Bei der Wettervorhersage versuche man, alle relevanten Faktoren zu messen und das Wetter mittels Simulation vorherzusagen. Als Alternative dazu könne man Lernverfahren anwenden. Diese würden auf historischen Daten trainiert und könnten die Zukunft auf Basis aktuell beobachteter Daten vorhersagen. Beide Ansätze hätten Vor- und Nachteile, so Gall. »Während Lernverfahren viel schneller bei der Vorhersage als Simulationen sind, modellieren Simulationen langfristige Zusammenhänge viel besser.« In Zukunft würden beide Ansätze vermehrt kombiniert, um bessere Vorhersagen mit weniger Rechenaufwand zu erreichen.

Die Verkehrsvorhersage sei dagegen ein stark strukturiertes Problem, das von wenigen Faktoren wie Uhrzeit, Wochentag, Ferienzeit, Großveranstaltungen oder Baustellen abhänge und eine Vorhersage für Monate im Voraus erlaube. »Die meisten Kartenanbieter sagen deswegen schon die Fahrtzeit für einen bestimmten Tag und Uhrzeit in der Zukunft voraus«, konstatiert Gall. Hinzu kommen allerdings noch Faktoren wie Wetter und Unfälle, die man momentan nicht so weit im Voraus vorhersagen könne: »Bei einer Totalsperrung einer Autobahn auf Grund eines Unfalls für mehrere Stunden versagt jede Vorhersage, aber in den meisten Fällen wird die vorhergesagte Fahrtzeit mit einem Auto sehr genau sein.«

Das Interessante ist, dass Verkehrsprognosen ihrerseits die Zukunft beeinflussen.
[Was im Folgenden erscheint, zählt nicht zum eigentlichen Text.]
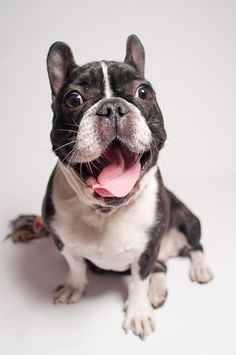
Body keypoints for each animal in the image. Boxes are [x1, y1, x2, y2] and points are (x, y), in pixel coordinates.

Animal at [42, 34, 214, 340]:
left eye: (143, 92)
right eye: (73, 99)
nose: (112, 107)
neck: (105, 212)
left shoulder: (146, 251)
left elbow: (138, 282)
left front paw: (138, 312)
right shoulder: (62, 241)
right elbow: (75, 265)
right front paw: (74, 286)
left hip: (188, 220)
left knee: (195, 246)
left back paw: (200, 269)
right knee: (161, 267)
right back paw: (158, 291)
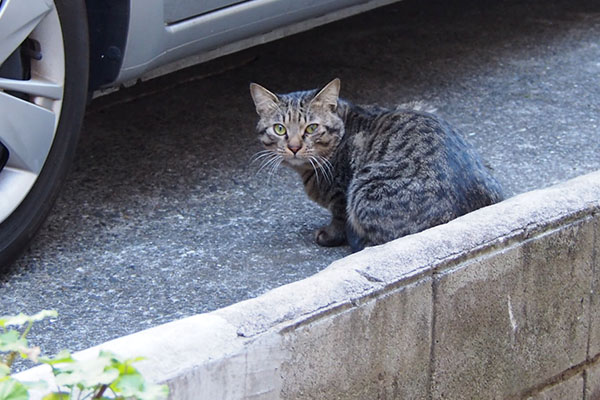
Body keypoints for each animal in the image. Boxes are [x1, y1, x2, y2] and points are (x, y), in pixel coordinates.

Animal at [251, 78, 504, 252]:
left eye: (312, 128)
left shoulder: (342, 195)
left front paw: (329, 235)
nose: (294, 146)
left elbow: (339, 219)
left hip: (363, 188)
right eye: (280, 129)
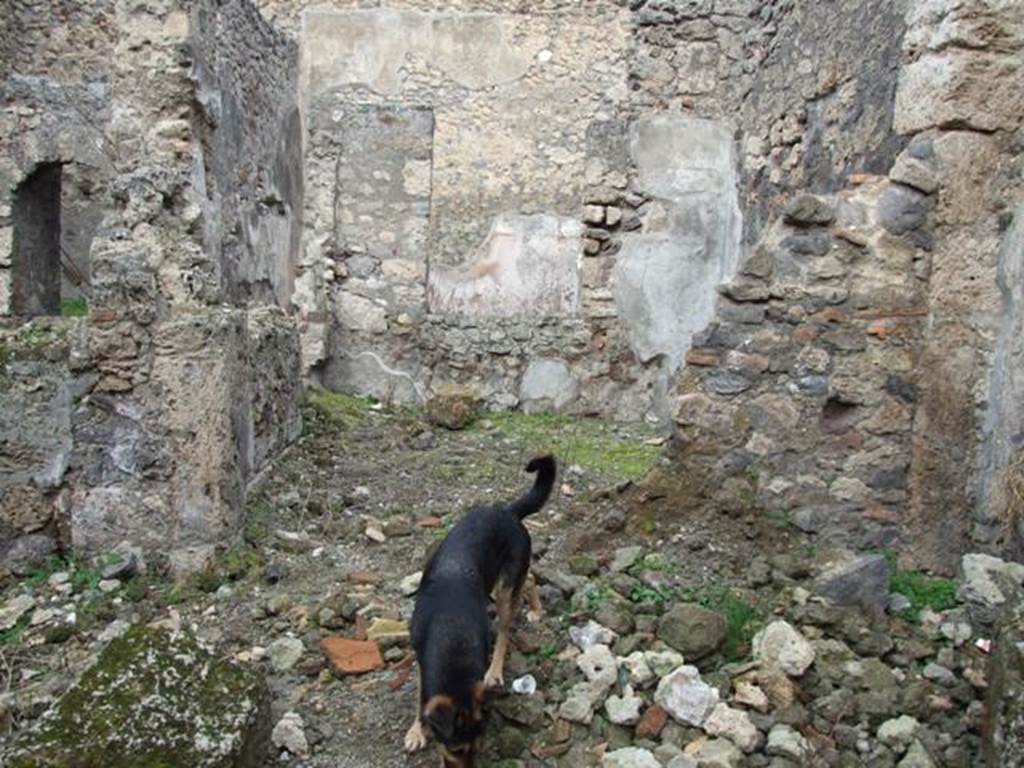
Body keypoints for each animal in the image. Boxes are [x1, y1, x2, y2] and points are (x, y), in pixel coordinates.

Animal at [403, 454, 557, 765]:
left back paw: (495, 670)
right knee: (530, 579)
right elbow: (420, 697)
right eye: (455, 749)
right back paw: (535, 607)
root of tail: (508, 512)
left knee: (507, 626)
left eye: (479, 746)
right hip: (506, 580)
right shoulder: (422, 659)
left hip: (504, 588)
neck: (452, 635)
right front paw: (417, 730)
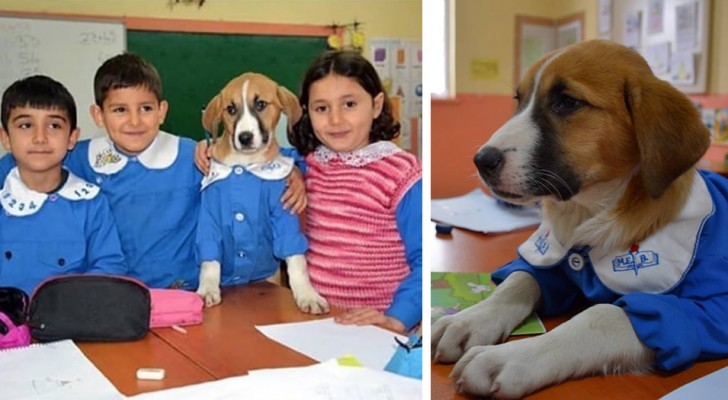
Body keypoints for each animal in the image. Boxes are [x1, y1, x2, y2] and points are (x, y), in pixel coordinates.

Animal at [195, 72, 328, 316]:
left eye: (260, 105)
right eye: (230, 109)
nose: (245, 137)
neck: (245, 165)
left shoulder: (284, 213)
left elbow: (297, 261)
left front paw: (307, 295)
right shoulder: (209, 215)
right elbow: (209, 260)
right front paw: (207, 289)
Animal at [432, 39, 728, 396]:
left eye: (568, 102)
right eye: (519, 101)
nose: (481, 161)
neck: (593, 210)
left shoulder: (710, 308)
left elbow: (603, 314)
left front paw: (512, 357)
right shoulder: (553, 262)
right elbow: (518, 280)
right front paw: (470, 319)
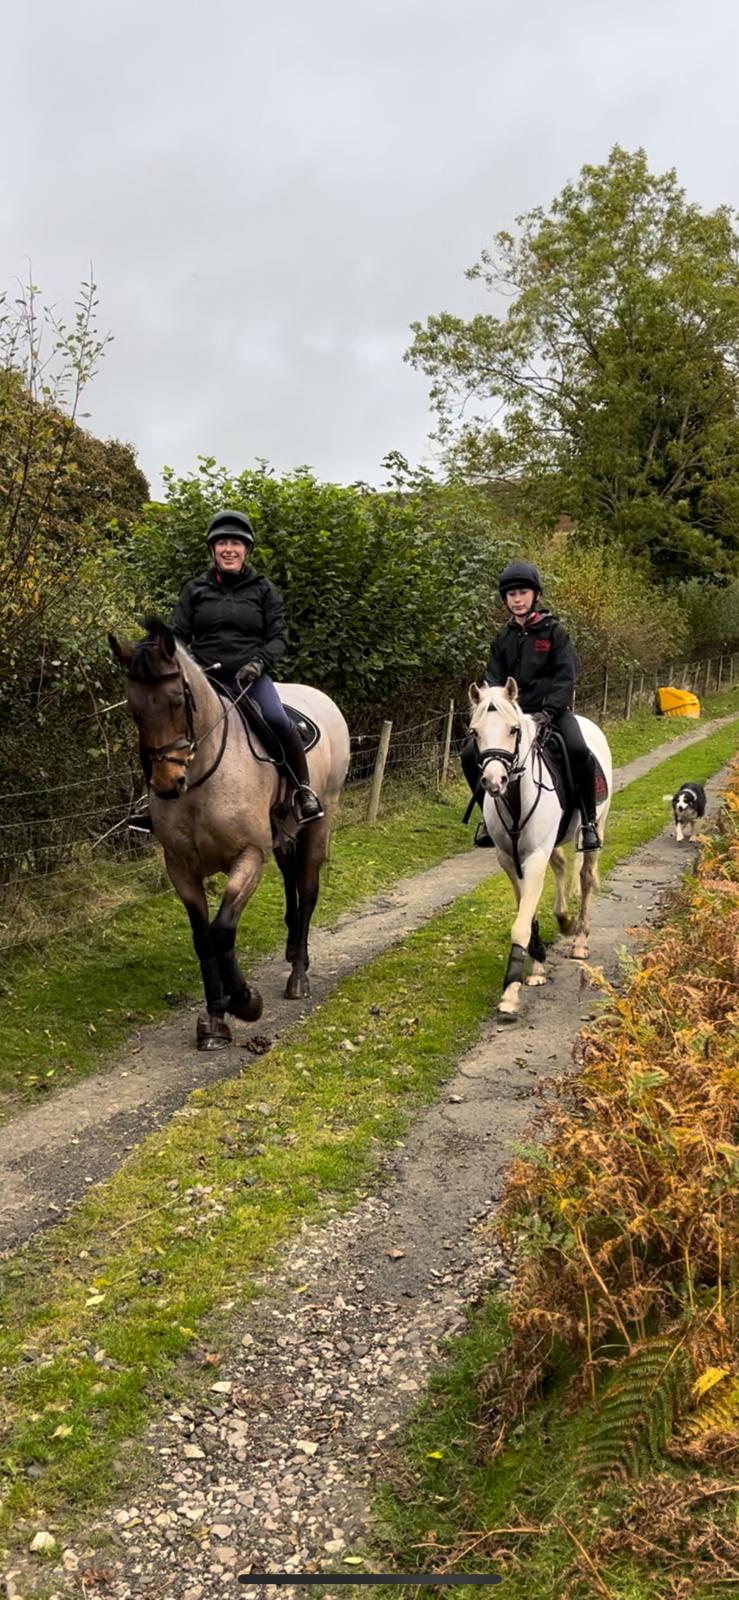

Man macht seine Routenplanung ja häufig von den Stauprognosen eines Navigationsgeräts oder digitalen Kartendiensts wie Google Maps abhängig. Das heißt, die algorithmischen Berechnungen führen ihrerseits zu Verhaltensänderungen. Im Extremfall könne dies zu folgenden Situationen führen: Auf einer Straße ist wenig Verkehr, da alle Routenplaner auf Grund eines vorhergesagten Staus die Straße meiden. Selbiges gelte für den Börsenhandel, meint Gall: Aktien werden gekauft, da ein Modell steigende Kurse vorhersagt. Und die Kurse steigen, da Aktien gekauft werden. Eine selbsterfüllende Prophezeiung. »Ich glaube, dass in vielen Bereichen auf Grund der gemessenen Daten und den enormen Fortschritten im Bereich Deep Learning langfristige Vorhersagen über Monate möglich werden«, schätzt Gall. »Die Vorhersagen werden in 80 bis 95 Prozent der Fälle zuverlässig sein, allerdings bei außergewöhnlichen Ereignissen wie der Totalsperrung der Autobahn danebenliegen.«

Der Informatiker hält es grundsätzlich für möglich, auch soziale Prozesse zu prognostizieren. Die Schwierigkeit bestehe allerdings darin, das Verhalten zu prognostizieren, das durch die Vorhersagemodelle selbst beeinflusst ist. Das sind nicht wenige Unbekannte in der Gleichung, die wohl selbst den schnellsten Superrechner überfordern dürften.